Book Review: 'Incident at La Junta' by Oliver Lange
2 / 5 Stars
Oliver Lange (1927 - 2013) was the pseudonym of the U.S. author John Warren Wadleigh, who wrote a number of thrillers over the interval from 1958 to 1989. His 1971 novel 'Vandenberg' may have been an inspiration for the 1984 film Red Dawn, about resistance to a Soviet invasion of the U.S. Although Lange apparently never lived in Mexico, he did live for a time in a remote area of New Mexico.
'Incident at La Junta' is set in rural Mexico in the early 1970s (La Junta is a real village, located in the Municipality of Guerrero in the State of Chihuahua). Two Young Americans, Keith and Jocelyn, are driving a Volkswagen van around South of the Border in a somewhat haphazard effort to avoid interrogation at the hands of the FBI. It seems that despite their wholesome, Southern California appearances, Keith and Jocelyn have been involved in Weathermen- style domestic terrorism, mainly as an excuse for something wild and groovy to do. With the law closing in, they decide it's best to load up on firearms and traveler's checks, and relocate someplace where the FBI isn't likely to follow.
Once in La Junta things take a turn for the worse for our duo. The chief of police, the corpulent Chief Jimenez, is very much the law of the land and disinclined to observe Americano niceties such as Civil Rights and Due Process. And while Dr. Montenegro is a friendly enough man, with an advanced education and a fluency in English, he increasingly is worried about the advent of a febrile illness among the campesinos in the countryside. Worried enough to demand that a quarantine be imposed on La Junta and its environs.
As Keith and Jocelyn are about to discover, La Junta during a disease outbreak definitely is No Place for Gringos..........
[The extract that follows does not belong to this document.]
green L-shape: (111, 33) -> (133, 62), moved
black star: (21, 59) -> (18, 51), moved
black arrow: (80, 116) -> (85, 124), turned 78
'Incident at La Junta' was a disappointment. While the cover blurbs would lead the reader to believe it's a thriller, in actuality it's a South of the Border treatment of the Camus novel 'The Plague'. This is unfortunate, since the novel's premise would have made for an engaging exploration of Mexican noir, generating a novel that could perhaps have been a predecessor to Kem Nunn's 2004 novel 'Tijuana Straits'.
Author Lange too-quickly abandons the book's fugitives-out-of-their-depth storyline to adopt a leisurely, meandering exploration of the effects of the epidemic and its quarantine on the inhabitants of La Junta.
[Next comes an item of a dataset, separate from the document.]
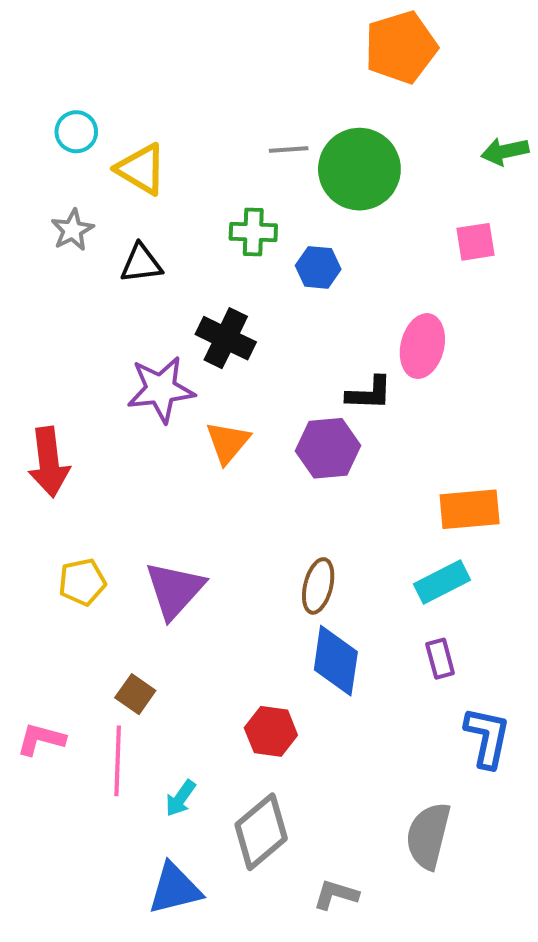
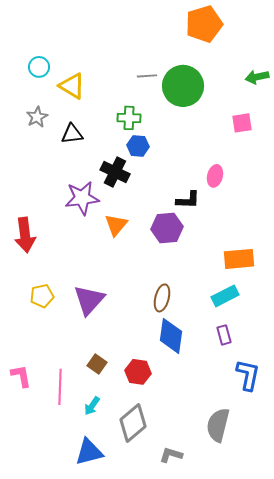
blue hexagon: (318, 267) -> (138, 146), moved
pink ellipse: (422, 346) -> (215, 176), size x0.7
brown square: (135, 694) -> (97, 364), moved
pink L-shape: (41, 739) -> (21, 376), turned 65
Jocelyn, in particular, becomes the novel's focus. The reader is made to understand, in labored fashion, that she is an exemplar of the self-absorbed, self-indulgent way of life Americans have come to expect as a natural state of being (indeed, at one point in the novel Jocelyn hums the New Seekers I'd Like to Teach the World to Sing, which in 1971 came to be an advertisement for Coca-Cola, to herself).
Much contrasting is made between the earthy realism with which the Mexicanos live their lives amid the poverty and insularity of their village, and the casual ignorance that marks the behavior of the American protagonists as they blunder their way through a country they are ill-equipped to understand.
The bulk of the narrative is given to internal monologues and philosophical conversations, which soon become tedious. It doesn't help matters that Lange imposes of some stilted, inane prose on his readers:
"'Cause Mananaland's a veritable sportsman's paradise ! It says so in all the tour books," Keith said. "After all, Jocey, I shot my first Canadian goose when I was eight."
"God save my soul," Jocelyn said drearily. "I've got a freaking sportsman on my hands." She sneered at him. "Blasting little chippies. What's in it ?"
"Thrill of the hunt. Pukka sahib ! A Jungian to my caveman heritage", Keith said agreeably. "It turns you off ?"
"It do indeed."
"Why, there was a time, Jocey, when you would have done in half the country if you'd had the chance. But popping off a lil' bitsy bird - "
"Not on your life", she maintained.
By the time I got to the closing chapters of 'Incident' I was simply trying to finish the book. There is something of a 'shock' denouement, but at that point in my journey through the pages of 'Incident' I didn't really care.
Summing up, those interested in an existential presentation of rural Mexico, featuring a cast of idiosyncratic characters, may find 'Incident at La Junta' rewarding, but I suspect everyone else can avoid this novel without penalty.